How do you see the relationship between galleries and artists developing in the future?

I hope that our way of working with artistic development can inspire others to do the same. An art gallery mimics the whole art world. That means that gallerists today have to be professional in many different areas of expertise; coaching, marketing, communication, innovation and entrepreneurship - just to mention a few areas we have to master. But so does the artist - they also have to master an incredible amount of competencies, so in fact we are more than ever before business partners. We as gallerists strive to understand their artistic practice in depth so we can support them on many levels, in order for them to get as much studio time as possible.

I completely agree. We have to understand that it is a partnership and that we can do so much more together. It's about trust and respect. Also, the art world seems to be changing fast due to new economic, material, and technological systems. The long term consequences of these changes can be hard to figure out why we need each other even more, to think smart, and be ready to adapt.

Sophie Calle, Maternité, 2018

Courtesy of the artist, Perrotin, and Wilson Saplana Gallery. Photo by Claire Dorn

Where is the gallery headed? Any big plans for the future?

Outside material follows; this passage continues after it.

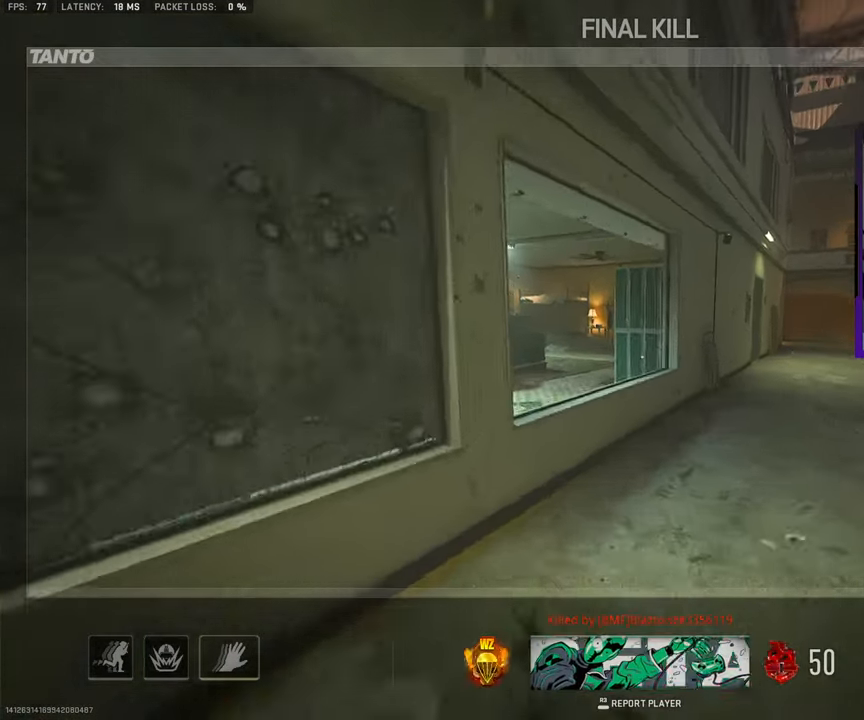
{"buttons": ["L3"], "left_stick": "up", "right_stick": "center", "events": [[17, "L3", "up"], [117, "L3", "down"], [267, "L3", "up"], [383, "L3", "down"]]}
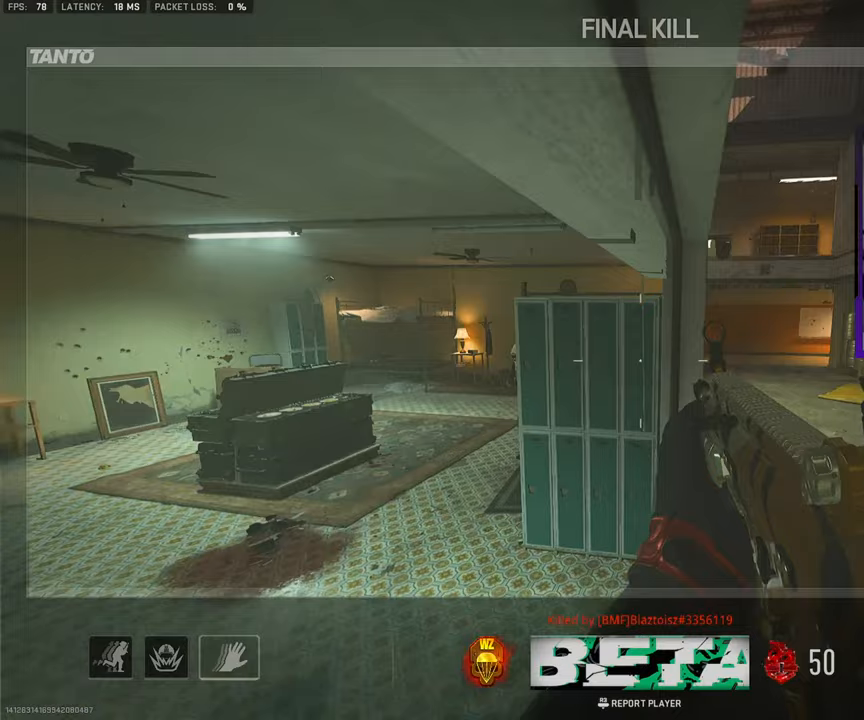
{"buttons": ["L3"], "left_stick": "up", "right_stick": "center", "events": [[17, "L3", "up"], [150, "L3", "down"], [317, "L3", "up"], [450, "L3", "down"]]}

We are really focusing on international expansion. That's something we're working towards. We're traveling a lot to strengthen our knowledge of the art world and our artists' careers on an international scale - and the other way around, we’d like to bring international artists to Denmark. For example we are having an exhibition with the renowned French artist Sophie Calle during CHART in August.

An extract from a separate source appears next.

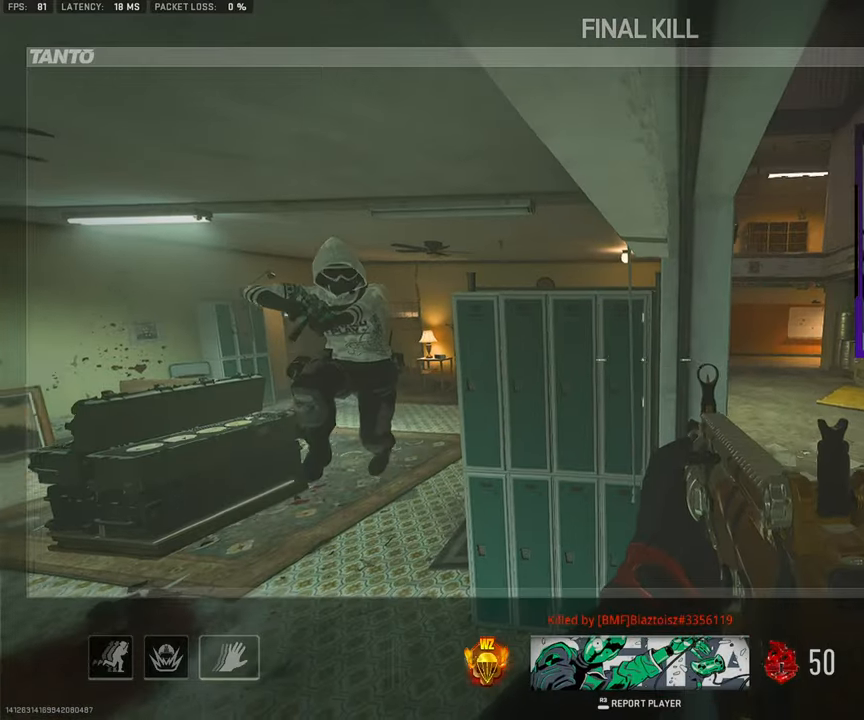
{"buttons": [], "left_stick": "up", "right_stick": "center", "events": [[100, "L3", "up"], [317, "L3", "down"], [467, "L3", "up"]]}
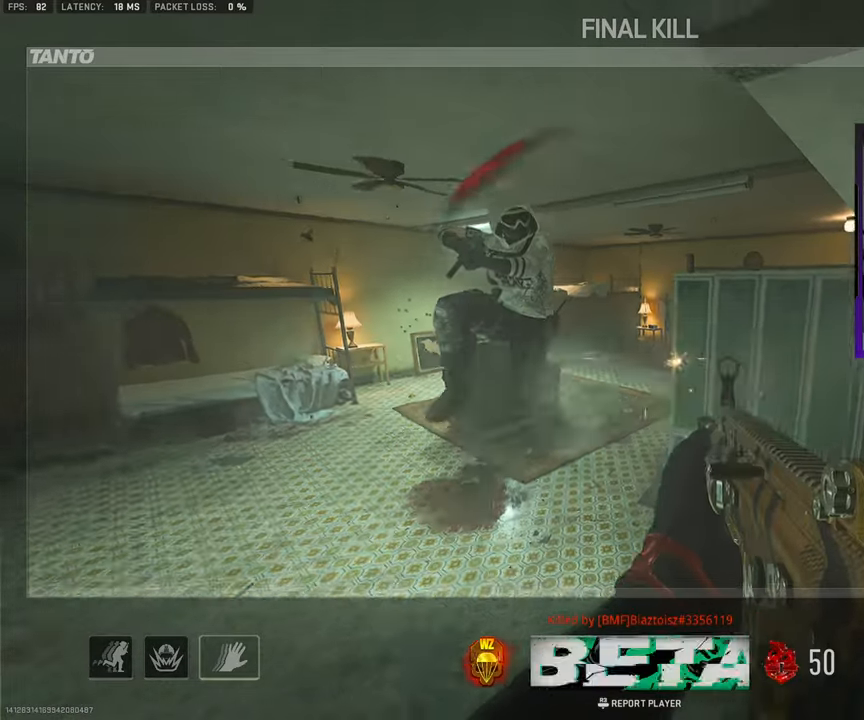
{"buttons": [], "left_stick": "up", "right_stick": "center", "events": [[333, "L3", "down"], [500, "L3", "up"]]}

When Nanna says we are focusing on international expansion - we're really interested in international collaborations, but it’s hard to make those connections. I think many other gallerists would agree that the world is still a bit cautious after Covid. People are more mindful of resources, and galleries aren’t just packing up and jetting off to seven fairs a year like in the past. The reality is that without CHART you don't see many international curators in Denmark. It's quite rare but very much needed!

Mette Winckelmann, Lend and Borrow, Installation view, 2024, Wilson Saplana Gallery

Photo by David Stjernholm. Courtesy of the artist and Wilson Saplana Gallery

"Artistic development matters a lot to us because we'd get bored out of our minds if we saw the same pieces over and over again."

Christina Wilson

Founder and director of Wilson Saplana Gallery

Christina Wilson is an art historian, art advisor, and former owner of Gallery Christina Wilson (2000-2012). Wilson founded the gallery as Gas9 Gallery in January 2022 which later changed its name to Wilson Saplana as it moved to bigger premises in the center of Copenhagen in October 2023.

Photo by Anders Sune Berg

Nanna Saplana has a degree in Visual Anthropology and Modern Culture. Saplana has worked extensively with young contemporary artists and artistic development programs in Denmark through her previous work, before continuing this path as a partner in Wilson Saplana Gallery.